LIFTS expects numpy arrays with shape `(N, p, T)`:

- `X`: observed time series values, with missing entries either zero-filled or `nan`
- `mask`: binary observation mask with `1` for observed and `0` for missing
- returned imputation samples: `(N, n_samples, p, T)`

The dataset helpers return both observed and complete arrays:

- `X_train`, `mask_train`, `X_train_full`
- `X_test`, `mask_test`, `X_test_full`

## Key Parameters

- `lambda_selfmask`: weight for the self-mask imputation loss. Default is `5.0`.
- `lambda_enc`: weight for synthetic encoder calibration. Default is `0.0`, which preserves the original training behavior.
- `enc_warmup`: number of training loops before encoder calibration starts. Default is `50`.
- `enc_syn_batch`: number of synthetic trajectories used by encoder calibration. `None` resolves to `min(4000, N)` during training.
- `enc_syn_mini_batch`: chunk size for encoder calibration synthesis. `None` resolves to `min(batch_size, enc_syn_batch)`.

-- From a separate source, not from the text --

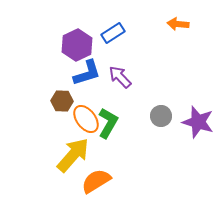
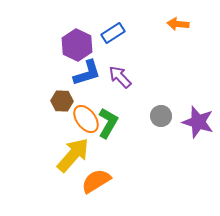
purple hexagon: rotated 8 degrees counterclockwise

The training objective is:

```text
L_total = L_forecast + lambda_selfmask * L_selfmask + lambda_enc * L_encoder
```

`L_encoder` is only added when `lambda_enc > 0` and the warmup has completed.

## Included Simulation Cases

- `make_case1_dataset(...)`: linear factor state-space simulation
- `make_case3_dataset(...)`: nonlinear simulation variant
- `make_case4_dataset(..., version="v1")`: benchmark-compatible Case 4 used by the packaged examples
- `make_case4_dataset(..., version="v2")`: current local Case 4 generator

## Examples

Scripts:

- `examples/scripts/case1_minimal.py`
- `examples/scripts/case3_minimal.py`
- `examples/scripts/case4_minimal.py`

Notebooks:

- `examples/notebooks/case1_lifts.ipynb`
- `examples/notebooks/case4_lifts.ipynb`

The notebooks include `plot_probabilistic_imputation`, exported at the package root:

```python
from lifts import plot_probabilistic_imputation
```

## Backward Compatibility

The lower-level `FBIImputer` and `get_fbi_config` APIs remain importable:

```python
from lifts import FBIImputer, get_fbi_config
```

For new code, prefer `LIFTSImputer` because it exposes the common training controls directly in the constructor.